Hal ini membuat Arteria sempat dilaporkan ke Mahkamah Kehormatan Dewan (MKD) DPR RI, atas dugaan melanggar kode etik. Hanya saja, Wakil Ketua MKD DPR RI, Habiburokhman mengatakan pihaknya belum menerima laporan resmi atas dugaan pelanggaran tersebut.
Cat Ulang Pesawat RI 1
Keputusan mencat ulang Pesawat Kepresidenan dari biru langit putih menjadi merah putih, menjadi bahan perdebatan publik. Khususnya dari kader Partai Demokrat yang menilai anggaran itu sebaiknya untuk penanganan virus Corona.
Namun Arteria Dahlan justru menuding kader Partai Demokrat mengalami “post colour syndrome”. Menurut Arteria, tak ada yang salah dengan pengecatan pesawat kepresidenan sesuai warna bendera, merah putih. Justru ia menuding presiden sebelumnya Susilo Bambang Yudhoyono sengaja memesan warna biru langit yang identik dengan warna Partai Demokrat.
Anggaran Polri
Nama Arteria Dahlan kembali disorot, setelah pernyataanya di tengah rapat kerja Komisi III DPR dengan Polri di kompleks parlemen, Jakarta, 14 September 2021. Arteria memberi tanggapan soal permintaan Polri mengajukan tambahan anggaran Rp19 triliun.
Arteria menyebut fraksi dan partainya selalu pasang badan dalam menyetujui segala anggaran yang diajukan Polri. Arteria juga berterima kasih kepada Polri yang membantu saat Ketua DPP PDIP Puan Maharani tersangkut polemik Sumatera Barat dan Pancasila.
PP Pengetatan Remisi Koruptor Cacat Sejak Lahir
Awal bulan ini, Mahkamah Agung (MA) membatalkan Peraturan Pemerintah Nomor 99 Tahun 2012 tentang Pengetatan Remisi bagi Kasus Korupsi. Walau dianggap sebagai salah satu pelemahan dalam usaha pemberantasan korupsi, Arteria malah mendukung keputusan tersebut.
Arteria Dahlan bahkan menyebut PP tersebut memang sudah cacat sejak lahir.
“Tetapi karena tidak populer, tidak ada yang berani bicara ketika itu. Saya lebih memilih PP ini sudah bermasalah sejak akhir dari sosiologis, filosofis, maupun yuridis,” ujar Arteria dalam tayangan di salah satu televisi swasta.
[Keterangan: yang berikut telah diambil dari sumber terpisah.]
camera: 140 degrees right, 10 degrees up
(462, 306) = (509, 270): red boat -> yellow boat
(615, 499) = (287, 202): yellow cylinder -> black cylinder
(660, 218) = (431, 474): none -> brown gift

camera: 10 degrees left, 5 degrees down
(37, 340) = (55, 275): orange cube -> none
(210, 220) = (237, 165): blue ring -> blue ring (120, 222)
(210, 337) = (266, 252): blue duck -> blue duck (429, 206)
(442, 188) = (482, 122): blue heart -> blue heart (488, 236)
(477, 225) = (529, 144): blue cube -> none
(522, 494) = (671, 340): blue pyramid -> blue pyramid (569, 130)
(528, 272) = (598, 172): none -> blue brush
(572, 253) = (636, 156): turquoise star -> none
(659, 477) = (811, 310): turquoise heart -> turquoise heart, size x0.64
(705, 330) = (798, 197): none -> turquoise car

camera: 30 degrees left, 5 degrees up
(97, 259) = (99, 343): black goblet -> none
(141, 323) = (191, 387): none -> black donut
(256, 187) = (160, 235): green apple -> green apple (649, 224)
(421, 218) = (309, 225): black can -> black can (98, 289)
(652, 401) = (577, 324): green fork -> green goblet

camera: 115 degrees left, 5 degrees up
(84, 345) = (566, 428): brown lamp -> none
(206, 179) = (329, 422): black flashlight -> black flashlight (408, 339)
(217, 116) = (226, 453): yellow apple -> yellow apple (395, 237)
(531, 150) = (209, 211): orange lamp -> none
Polisi, Hakim, dan Jaksa Tidak Boleh di-OTT
Seperti diberitakan Asumsi.co sebelumnya, Politikus PDIP itu menyatakan polisi, jaksa dan hakim tidak boleh ditangkap lewat operasi tangkap tangan (OTT) terkait kasus korupsi. Menurutnya, aparat penegak hukum adalah simbol negara, sehingga tidak boleh ditangkap lewat OTT.
“Bahkan ke depan di Komisi III, kita juga sedang juga menginisiasi. Saya pribadi, saya sangat meyakini yang namanya polisi, hakim, jaksa itu tidak boleh di-OTT. Bukan karena kita pro-koruptor, karena mereka adalah simbol-simbol negara di bidang penegakan hukum,” kata Arteria dalam webinar bertajuk Hukuman Mati bagi Koruptor, Terimplementasikah?’ pada Kamis (18/11/2021).